Korean KT&G had voiced interest in the privatization of Bulgartabac as early as during the term of the government of Simeon Saxe-Coburg.
KT&G is the largest cigarette and tobacco company in Korea, whose share accounts for 80% of the local market. Over the last ten years the company has been purchasing from Bulgartabac Bulgarian tobacco used in the manufacture of cigarettes.
Japan Tobacco Inc. (JT) is the third largest tobacco company in the world, having its headquarters in Tokyo. According to Euromonitor data, the share of the corporation in the world market makes 10.5%. JT International (JTI) is the international subdivision of "Japan Tobacco Inc.", formed as a result of purchase of the international tobacco business of American R.J. Reynolds International Concern by the Japanese company. The head office of JTI is in Geneva.
JTI sells cigarette brands including Camel and Salem. It runs 16 tobacco plants outside Japan — in Canada, Kazakhstan, Romania, Serbia, Ukraine, Andorra, Germany, India, Malaysia, Switzerland, Jordan, Tanzania, Tunisia, Turkey and Russia, where it has two sites.

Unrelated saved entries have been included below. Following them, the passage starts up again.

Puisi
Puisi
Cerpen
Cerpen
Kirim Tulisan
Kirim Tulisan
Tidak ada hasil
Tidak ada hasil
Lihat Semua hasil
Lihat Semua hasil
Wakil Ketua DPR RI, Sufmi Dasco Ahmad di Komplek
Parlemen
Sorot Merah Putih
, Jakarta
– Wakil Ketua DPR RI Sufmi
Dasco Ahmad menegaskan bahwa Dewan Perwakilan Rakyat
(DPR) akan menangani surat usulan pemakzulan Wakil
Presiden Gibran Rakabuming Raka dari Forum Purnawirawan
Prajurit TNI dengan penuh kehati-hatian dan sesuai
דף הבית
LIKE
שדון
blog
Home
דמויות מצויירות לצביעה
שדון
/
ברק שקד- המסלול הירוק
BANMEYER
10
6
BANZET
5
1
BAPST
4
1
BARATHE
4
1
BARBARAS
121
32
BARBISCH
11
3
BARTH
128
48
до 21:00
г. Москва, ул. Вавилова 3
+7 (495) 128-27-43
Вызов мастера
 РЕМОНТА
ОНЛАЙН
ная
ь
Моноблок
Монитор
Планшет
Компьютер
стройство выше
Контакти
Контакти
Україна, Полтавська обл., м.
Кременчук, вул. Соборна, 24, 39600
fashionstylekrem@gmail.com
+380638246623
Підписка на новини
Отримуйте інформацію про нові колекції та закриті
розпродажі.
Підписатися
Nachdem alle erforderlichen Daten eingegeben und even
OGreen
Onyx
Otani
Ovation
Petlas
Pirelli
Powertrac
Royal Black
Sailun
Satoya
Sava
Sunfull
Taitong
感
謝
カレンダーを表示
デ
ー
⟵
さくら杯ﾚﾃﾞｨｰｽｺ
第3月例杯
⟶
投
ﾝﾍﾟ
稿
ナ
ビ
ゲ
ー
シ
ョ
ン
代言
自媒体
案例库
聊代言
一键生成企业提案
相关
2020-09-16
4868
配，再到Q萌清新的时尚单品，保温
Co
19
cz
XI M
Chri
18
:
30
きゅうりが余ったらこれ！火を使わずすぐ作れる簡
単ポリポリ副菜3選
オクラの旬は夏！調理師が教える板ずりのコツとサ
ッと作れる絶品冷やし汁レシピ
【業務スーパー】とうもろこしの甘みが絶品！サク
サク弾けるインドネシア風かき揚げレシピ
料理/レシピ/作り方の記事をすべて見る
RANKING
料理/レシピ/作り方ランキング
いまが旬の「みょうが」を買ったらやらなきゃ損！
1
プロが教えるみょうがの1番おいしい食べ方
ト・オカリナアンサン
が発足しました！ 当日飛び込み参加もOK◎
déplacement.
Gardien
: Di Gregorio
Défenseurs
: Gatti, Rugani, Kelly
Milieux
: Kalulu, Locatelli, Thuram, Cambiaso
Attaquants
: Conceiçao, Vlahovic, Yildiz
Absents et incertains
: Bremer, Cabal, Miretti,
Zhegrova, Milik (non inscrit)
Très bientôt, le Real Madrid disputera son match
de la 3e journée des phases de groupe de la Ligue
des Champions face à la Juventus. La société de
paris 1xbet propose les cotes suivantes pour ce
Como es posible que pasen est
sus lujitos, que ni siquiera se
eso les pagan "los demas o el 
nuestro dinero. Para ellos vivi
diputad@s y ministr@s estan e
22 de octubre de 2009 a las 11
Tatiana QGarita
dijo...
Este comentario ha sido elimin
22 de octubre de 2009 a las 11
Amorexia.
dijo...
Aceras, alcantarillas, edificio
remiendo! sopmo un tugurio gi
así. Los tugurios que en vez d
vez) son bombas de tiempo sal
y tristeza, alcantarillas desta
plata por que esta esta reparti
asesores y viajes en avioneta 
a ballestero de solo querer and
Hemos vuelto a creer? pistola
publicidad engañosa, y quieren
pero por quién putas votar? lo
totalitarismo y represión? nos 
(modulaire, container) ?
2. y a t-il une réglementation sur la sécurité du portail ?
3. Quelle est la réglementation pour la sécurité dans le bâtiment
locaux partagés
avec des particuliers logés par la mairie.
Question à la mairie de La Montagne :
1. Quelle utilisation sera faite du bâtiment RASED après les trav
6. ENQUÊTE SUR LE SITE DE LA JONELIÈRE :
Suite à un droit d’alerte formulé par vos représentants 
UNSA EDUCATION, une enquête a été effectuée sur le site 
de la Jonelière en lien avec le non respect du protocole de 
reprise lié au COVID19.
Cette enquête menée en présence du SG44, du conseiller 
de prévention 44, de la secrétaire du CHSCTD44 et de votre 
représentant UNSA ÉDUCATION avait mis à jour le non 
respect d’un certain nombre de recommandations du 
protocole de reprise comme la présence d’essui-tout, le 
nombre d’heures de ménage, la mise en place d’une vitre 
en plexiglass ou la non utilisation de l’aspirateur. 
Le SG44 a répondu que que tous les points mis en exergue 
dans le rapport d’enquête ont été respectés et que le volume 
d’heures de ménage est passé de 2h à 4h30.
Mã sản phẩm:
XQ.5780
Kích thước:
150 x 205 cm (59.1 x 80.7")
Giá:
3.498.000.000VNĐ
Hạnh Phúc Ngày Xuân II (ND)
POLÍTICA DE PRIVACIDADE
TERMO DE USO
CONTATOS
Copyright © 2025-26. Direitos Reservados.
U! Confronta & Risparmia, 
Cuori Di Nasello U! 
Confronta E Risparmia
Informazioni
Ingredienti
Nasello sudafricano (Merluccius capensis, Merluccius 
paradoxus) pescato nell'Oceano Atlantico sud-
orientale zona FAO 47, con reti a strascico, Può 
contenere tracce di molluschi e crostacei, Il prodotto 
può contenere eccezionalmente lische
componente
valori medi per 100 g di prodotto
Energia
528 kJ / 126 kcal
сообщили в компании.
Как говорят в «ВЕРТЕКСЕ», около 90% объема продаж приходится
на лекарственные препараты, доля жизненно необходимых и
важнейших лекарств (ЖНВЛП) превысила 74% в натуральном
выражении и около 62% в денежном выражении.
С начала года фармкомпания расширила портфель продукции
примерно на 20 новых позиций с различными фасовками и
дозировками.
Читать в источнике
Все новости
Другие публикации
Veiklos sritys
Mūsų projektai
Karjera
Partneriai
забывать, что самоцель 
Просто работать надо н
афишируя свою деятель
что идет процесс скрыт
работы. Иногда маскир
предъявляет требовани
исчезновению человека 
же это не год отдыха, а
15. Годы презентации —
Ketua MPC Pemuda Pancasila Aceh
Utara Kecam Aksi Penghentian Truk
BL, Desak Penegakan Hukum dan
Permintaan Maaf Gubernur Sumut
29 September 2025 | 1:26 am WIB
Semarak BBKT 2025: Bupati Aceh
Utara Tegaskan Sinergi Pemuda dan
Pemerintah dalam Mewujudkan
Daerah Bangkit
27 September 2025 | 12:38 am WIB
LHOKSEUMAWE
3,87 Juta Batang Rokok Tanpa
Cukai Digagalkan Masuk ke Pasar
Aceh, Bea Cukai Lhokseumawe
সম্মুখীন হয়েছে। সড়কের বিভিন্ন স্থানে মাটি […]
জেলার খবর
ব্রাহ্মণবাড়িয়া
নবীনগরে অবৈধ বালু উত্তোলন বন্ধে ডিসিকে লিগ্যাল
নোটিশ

At the end of 2006 the company acquired UK tobacco company Gallaher after its GBP 7.5 B takeover bid for the maker of Silk Cut cigarettes and Hamlet cigars proved successful.
Speaking for Dnevnik daily Martin Braddock, JTI's Regional President, CIS, Romania and Adriatics, confirmed last yer that the company is interested in the acquisition of Bulgartabac, but its bid will depend on sale price, planned lay-offs and investments.
Bulgaria's state cigarette producer Bulgartabac Holding, whose management has been harshly criticized in recent years, will be declared for privatization on Tuesday after years of procrastination.
The long-delayed procedure will be given the go-ahead by the agency for privatization and post-privatization control.
The sale of Bulgartabac Holding AD, Sopot-based Vazovski Mashinostroitelni Zavodi or VMZ, and the minority stakes in the electricity distributors have been said to be a must-do task in 2011 due to the sorry performance of the state-owned companies.